National Defense > Blog > Posts > Pentagon’s Industrial Policy Office to Host Meetings With Lower Tier Suppliers
Pentagon’s Industrial Policy Office to Host Meetings With Lower Tier Suppliers
The Pentagon’s industrial policy office will be hosting at least two “roundtables” with corporate representatives of lower tier suppliers.

A senior official said the meetings will each include 20 to 25 executives and will take place later this summer. Only subcontractors — second-tier to fourth-tier suppliers — are being invited. The intent is to gain first-hand knowledge of the financial health and capabilities of smaller firms that typically don’t engage directly with the government and only work with prime contractors.

The Pentagon’s Director of Industrial Policy Brett B. Lambert said shortly after taking office that he would turn his attention to subcontractors out of concern that the economic downturn may drive smaller firms out of business.
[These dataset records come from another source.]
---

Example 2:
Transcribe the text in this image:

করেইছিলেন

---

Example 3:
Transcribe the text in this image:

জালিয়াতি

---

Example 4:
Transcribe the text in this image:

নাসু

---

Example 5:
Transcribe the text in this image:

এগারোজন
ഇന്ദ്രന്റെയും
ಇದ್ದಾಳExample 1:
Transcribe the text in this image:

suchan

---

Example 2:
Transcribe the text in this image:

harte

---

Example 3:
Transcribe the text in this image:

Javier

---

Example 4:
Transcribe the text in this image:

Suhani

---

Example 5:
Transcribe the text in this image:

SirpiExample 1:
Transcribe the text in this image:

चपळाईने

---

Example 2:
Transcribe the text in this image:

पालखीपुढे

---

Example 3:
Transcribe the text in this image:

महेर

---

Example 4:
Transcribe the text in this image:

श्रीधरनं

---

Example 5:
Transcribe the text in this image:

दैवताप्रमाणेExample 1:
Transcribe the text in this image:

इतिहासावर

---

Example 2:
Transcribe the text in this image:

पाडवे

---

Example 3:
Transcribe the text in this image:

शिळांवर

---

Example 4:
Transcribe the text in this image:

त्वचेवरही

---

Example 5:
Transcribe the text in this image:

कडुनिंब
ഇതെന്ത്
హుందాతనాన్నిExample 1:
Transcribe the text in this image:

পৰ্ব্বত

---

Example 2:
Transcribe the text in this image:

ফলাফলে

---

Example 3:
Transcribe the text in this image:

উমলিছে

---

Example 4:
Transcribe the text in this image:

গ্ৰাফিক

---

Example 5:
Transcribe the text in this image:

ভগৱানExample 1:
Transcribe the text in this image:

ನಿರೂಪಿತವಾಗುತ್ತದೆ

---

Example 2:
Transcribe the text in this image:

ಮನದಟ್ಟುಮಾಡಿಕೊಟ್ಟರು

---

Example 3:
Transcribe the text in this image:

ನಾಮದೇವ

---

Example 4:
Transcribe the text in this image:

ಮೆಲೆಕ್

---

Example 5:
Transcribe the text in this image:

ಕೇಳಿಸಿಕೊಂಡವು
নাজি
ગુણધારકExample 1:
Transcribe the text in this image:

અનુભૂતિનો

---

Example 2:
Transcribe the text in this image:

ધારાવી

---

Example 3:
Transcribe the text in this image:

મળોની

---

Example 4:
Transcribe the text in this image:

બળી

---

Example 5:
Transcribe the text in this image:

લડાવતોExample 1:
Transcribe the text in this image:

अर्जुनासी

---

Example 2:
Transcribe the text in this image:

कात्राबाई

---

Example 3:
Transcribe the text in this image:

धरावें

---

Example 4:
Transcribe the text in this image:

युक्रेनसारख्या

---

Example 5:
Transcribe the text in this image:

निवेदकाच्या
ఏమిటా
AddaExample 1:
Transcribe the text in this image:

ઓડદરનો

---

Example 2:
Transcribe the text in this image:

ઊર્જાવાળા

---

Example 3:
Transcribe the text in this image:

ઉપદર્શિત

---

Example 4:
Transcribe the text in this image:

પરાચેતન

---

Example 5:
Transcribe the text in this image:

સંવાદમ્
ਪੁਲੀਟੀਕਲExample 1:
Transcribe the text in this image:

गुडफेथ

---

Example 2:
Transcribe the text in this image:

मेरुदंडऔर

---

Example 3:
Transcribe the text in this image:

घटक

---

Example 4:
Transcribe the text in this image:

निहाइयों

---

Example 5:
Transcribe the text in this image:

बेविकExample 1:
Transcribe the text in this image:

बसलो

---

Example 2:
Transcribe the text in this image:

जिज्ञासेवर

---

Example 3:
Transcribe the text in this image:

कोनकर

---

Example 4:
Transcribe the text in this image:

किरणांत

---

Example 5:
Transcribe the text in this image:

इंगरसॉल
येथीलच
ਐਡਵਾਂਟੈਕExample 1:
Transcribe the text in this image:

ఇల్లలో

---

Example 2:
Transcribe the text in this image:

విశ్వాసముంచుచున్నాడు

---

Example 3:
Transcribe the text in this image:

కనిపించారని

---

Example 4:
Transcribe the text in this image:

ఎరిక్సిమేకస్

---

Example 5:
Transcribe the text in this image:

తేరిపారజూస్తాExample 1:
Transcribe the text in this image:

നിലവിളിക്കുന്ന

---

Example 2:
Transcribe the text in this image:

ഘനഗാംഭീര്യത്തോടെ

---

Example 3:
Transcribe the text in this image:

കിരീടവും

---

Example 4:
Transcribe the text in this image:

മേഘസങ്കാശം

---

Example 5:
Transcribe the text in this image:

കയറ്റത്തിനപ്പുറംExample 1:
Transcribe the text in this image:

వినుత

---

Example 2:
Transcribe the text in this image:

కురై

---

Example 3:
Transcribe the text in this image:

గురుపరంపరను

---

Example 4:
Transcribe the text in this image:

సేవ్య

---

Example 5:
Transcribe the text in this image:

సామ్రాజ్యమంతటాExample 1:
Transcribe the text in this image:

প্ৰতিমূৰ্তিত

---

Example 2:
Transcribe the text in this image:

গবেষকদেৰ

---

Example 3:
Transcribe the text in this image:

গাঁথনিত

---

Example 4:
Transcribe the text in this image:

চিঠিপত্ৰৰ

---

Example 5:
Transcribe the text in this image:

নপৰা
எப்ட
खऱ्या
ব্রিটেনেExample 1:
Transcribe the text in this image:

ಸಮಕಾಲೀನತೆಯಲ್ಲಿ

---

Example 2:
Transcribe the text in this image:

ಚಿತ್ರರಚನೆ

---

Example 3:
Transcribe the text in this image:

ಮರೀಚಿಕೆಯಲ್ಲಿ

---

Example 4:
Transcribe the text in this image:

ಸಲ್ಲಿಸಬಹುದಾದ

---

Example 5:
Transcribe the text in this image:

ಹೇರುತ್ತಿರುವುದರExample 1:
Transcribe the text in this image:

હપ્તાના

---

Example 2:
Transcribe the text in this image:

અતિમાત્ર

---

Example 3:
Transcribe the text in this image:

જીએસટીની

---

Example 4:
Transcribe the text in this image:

Some of the lower-tier suppliers provide critical components that are needed in major weapons systems. Rather than wait to be told that certain components are no longer available, industrial policy officials want to know ahead of time, so the government can take action to preserve critical sources of supplies, Lambert said in an interview earlier this year. “When we terminate programs, the cascading effects on the lower tiers can be catastrophic,” he said. “The bulk of our resources goes to primes but my concern is the lower level. … That’s where I think we are experiencing the difficulty.”

The Defense Department’s weapon acquisitions chief, Ashton Carter, who oversees the industrial policy office, said the government needs to have a greater understanding of the defense industrial base. “What’s critical is to preserve things that are difficult to rebuild and cannot be replicated in the commercial sector,” he told an industry conference. “I’m frustrated with the quality of information available to us,” Carter said.

Deputy Defense Secretary William Lynn told an industry forum on Capitol Hill last week that Lambert will be launching an “industry-by-industry, sector-by-sector review" of the defense industrial base. Following the study, the Defense Department will decide whether it needs to support “design teams” for certain technologies in order to ensure they are available in the future. “We're trying to build the cross-sector analysis of industry and use that to inform all of our industrial base decisions,” said Lynn.